:: AIM OF THE EXERCISE ::
Collect every line of the rows below that contains the word "second" and copy each such line in full.

--------------------

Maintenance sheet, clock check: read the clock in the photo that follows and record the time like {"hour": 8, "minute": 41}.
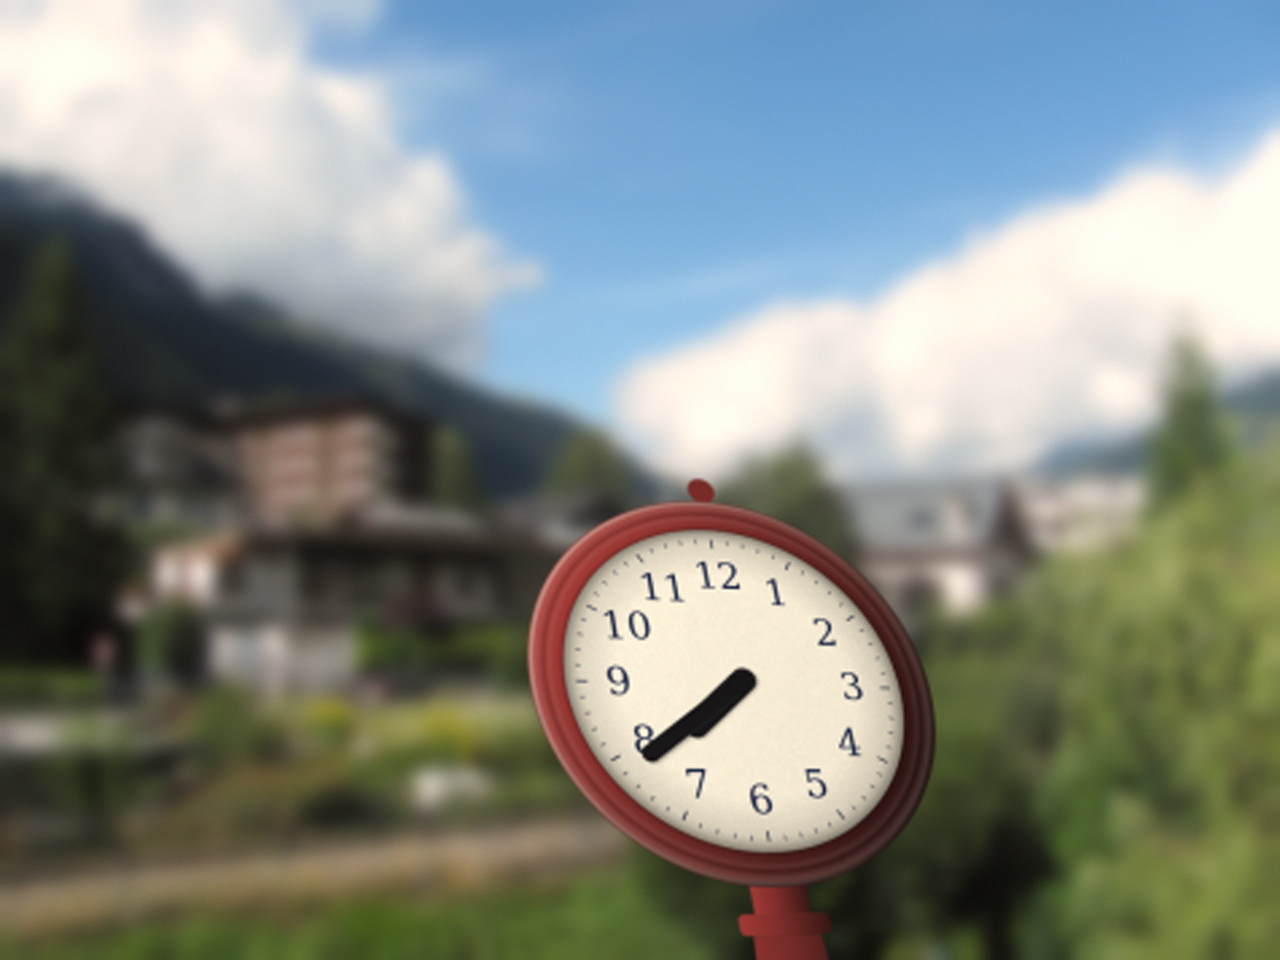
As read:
{"hour": 7, "minute": 39}
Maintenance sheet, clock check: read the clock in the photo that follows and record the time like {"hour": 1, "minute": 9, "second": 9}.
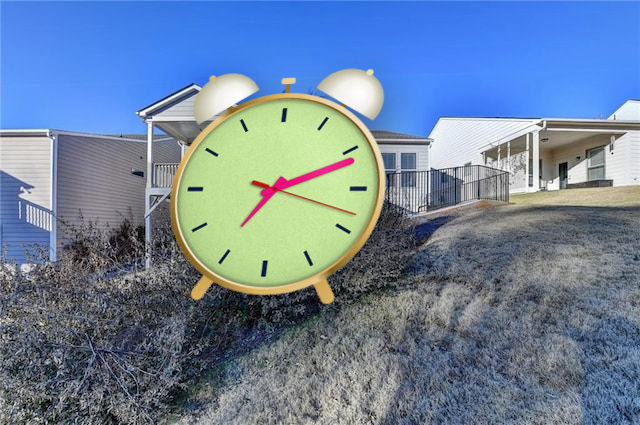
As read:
{"hour": 7, "minute": 11, "second": 18}
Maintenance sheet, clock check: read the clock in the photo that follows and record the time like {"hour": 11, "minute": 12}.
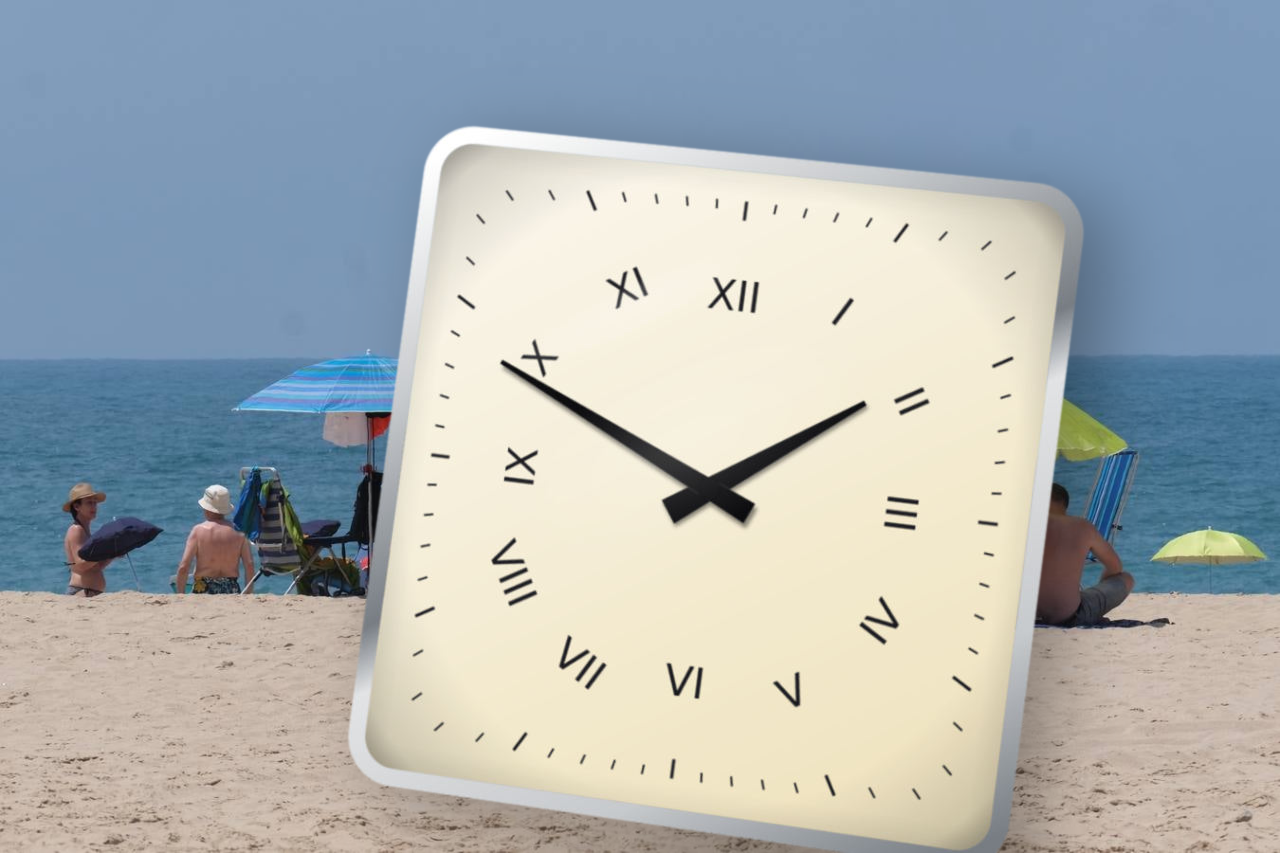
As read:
{"hour": 1, "minute": 49}
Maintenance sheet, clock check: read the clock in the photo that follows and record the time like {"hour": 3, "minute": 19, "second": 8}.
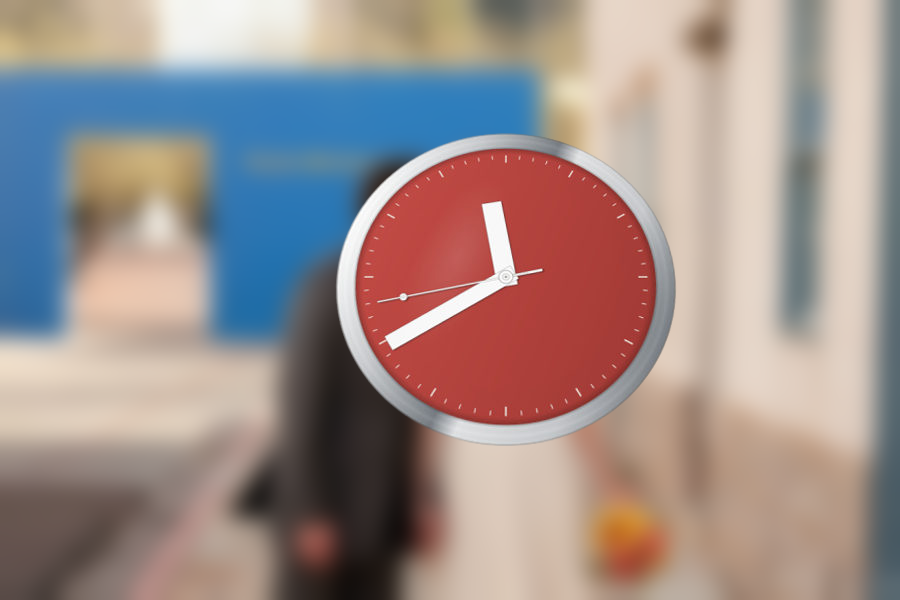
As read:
{"hour": 11, "minute": 39, "second": 43}
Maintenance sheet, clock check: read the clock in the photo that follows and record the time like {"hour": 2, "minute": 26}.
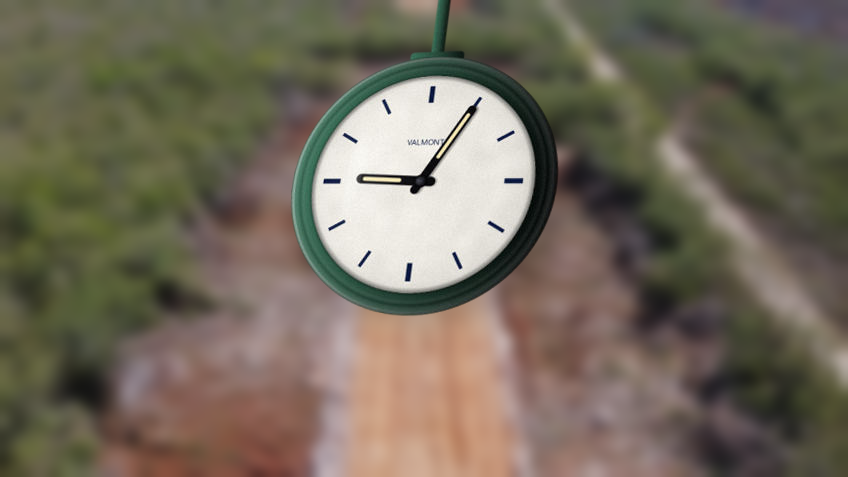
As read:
{"hour": 9, "minute": 5}
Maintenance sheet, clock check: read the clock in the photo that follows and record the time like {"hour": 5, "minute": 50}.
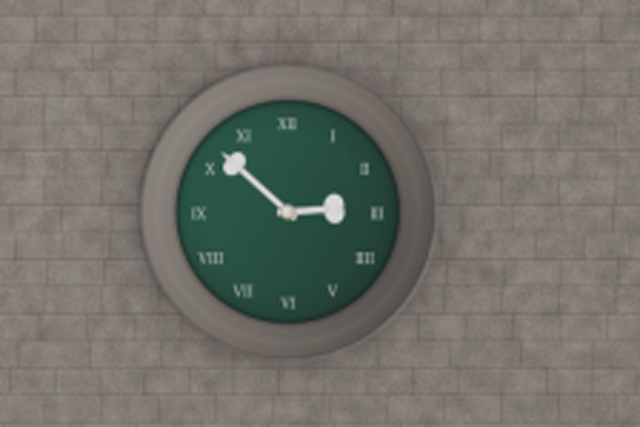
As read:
{"hour": 2, "minute": 52}
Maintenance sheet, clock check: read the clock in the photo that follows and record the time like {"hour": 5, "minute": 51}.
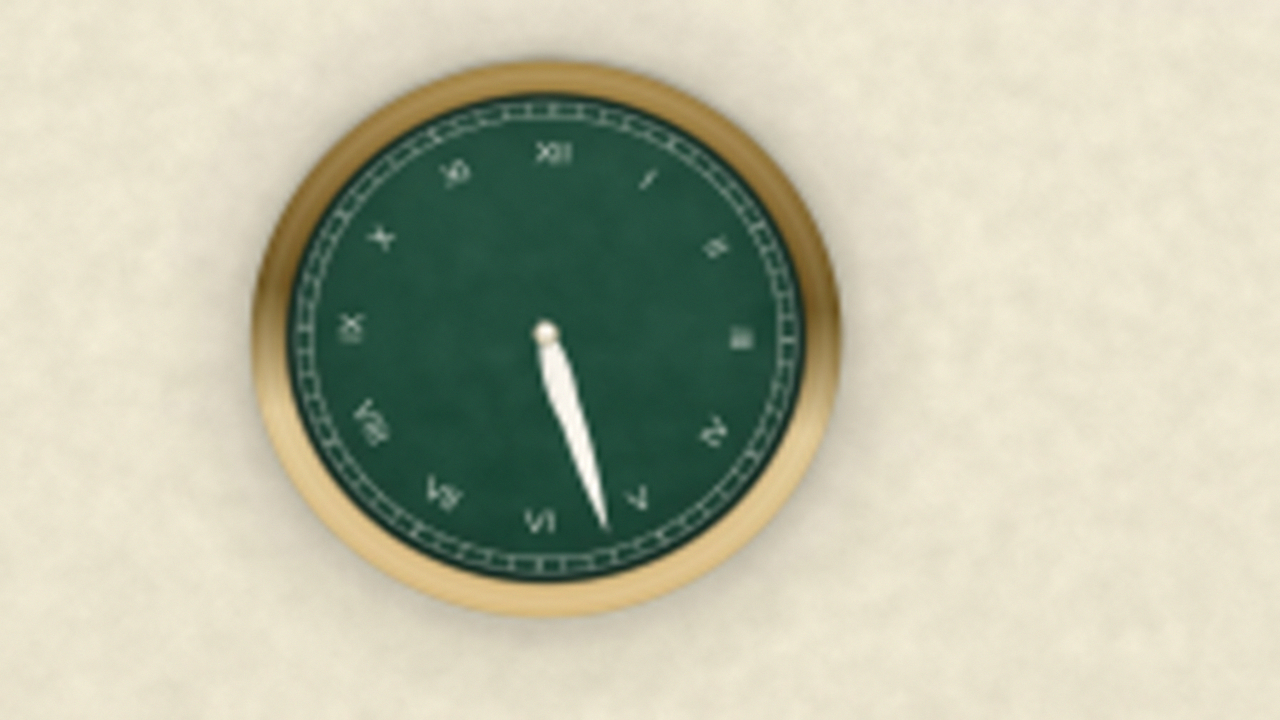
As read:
{"hour": 5, "minute": 27}
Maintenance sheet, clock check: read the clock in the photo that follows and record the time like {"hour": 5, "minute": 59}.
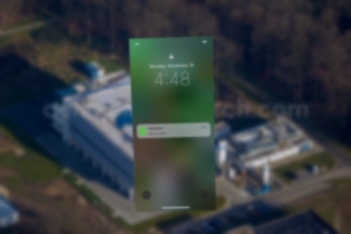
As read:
{"hour": 4, "minute": 48}
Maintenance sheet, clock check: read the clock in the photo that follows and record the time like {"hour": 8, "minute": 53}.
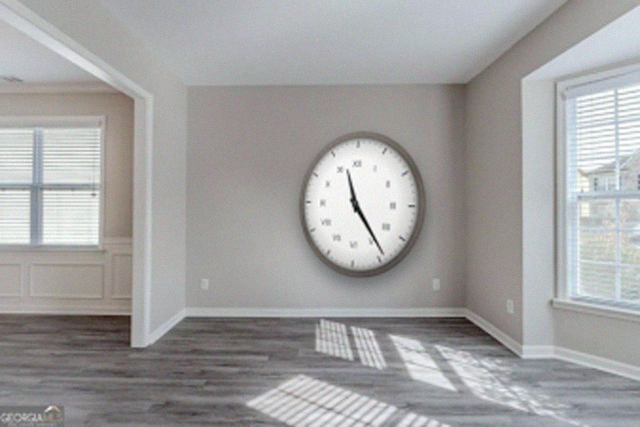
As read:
{"hour": 11, "minute": 24}
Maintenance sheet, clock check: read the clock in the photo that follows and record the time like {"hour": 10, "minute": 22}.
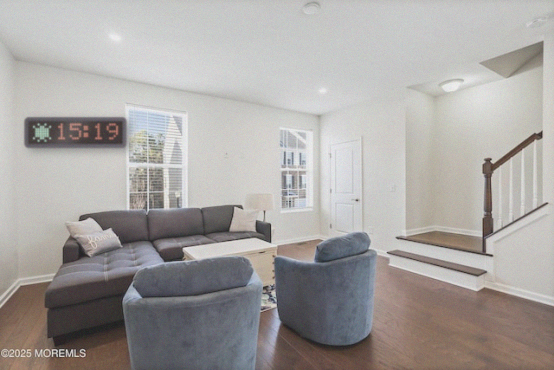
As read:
{"hour": 15, "minute": 19}
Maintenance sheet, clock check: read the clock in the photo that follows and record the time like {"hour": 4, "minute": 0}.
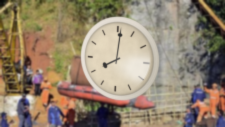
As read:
{"hour": 8, "minute": 1}
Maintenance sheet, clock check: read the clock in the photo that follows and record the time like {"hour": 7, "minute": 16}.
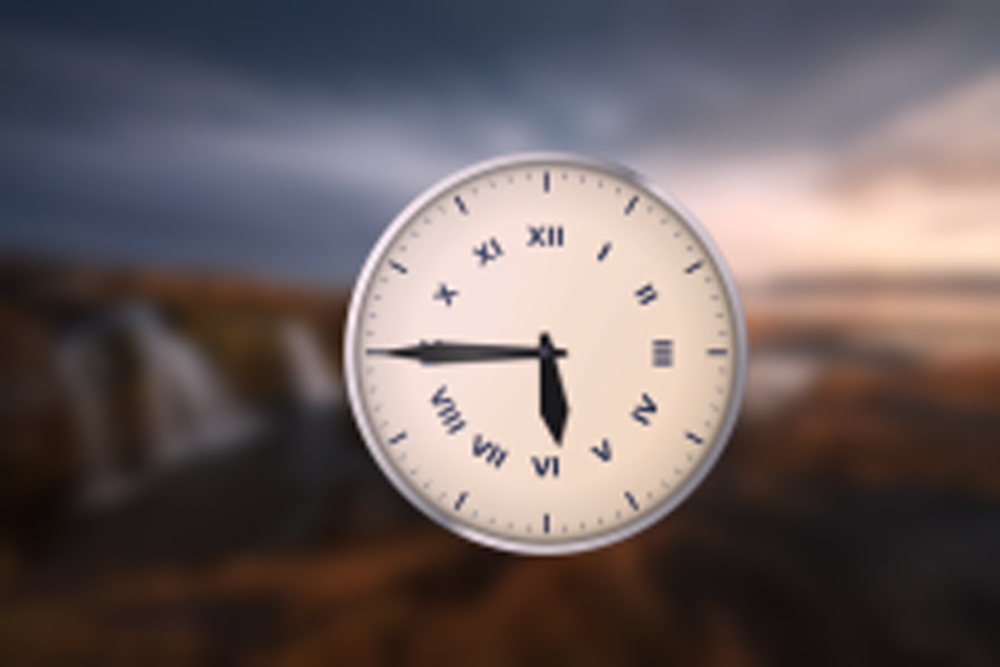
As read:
{"hour": 5, "minute": 45}
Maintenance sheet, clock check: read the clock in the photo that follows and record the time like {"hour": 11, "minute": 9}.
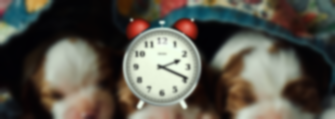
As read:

--------------------

:: RESULT FOR THIS TASK ::
Maintenance sheet, clock check: read the clock in the photo that follows and record the time like {"hour": 1, "minute": 9, "second": 9}.
{"hour": 7, "minute": 11, "second": 18}
Maintenance sheet, clock check: read the clock in the photo that follows and record the time like {"hour": 3, "minute": 19, "second": 8}.
{"hour": 11, "minute": 39, "second": 43}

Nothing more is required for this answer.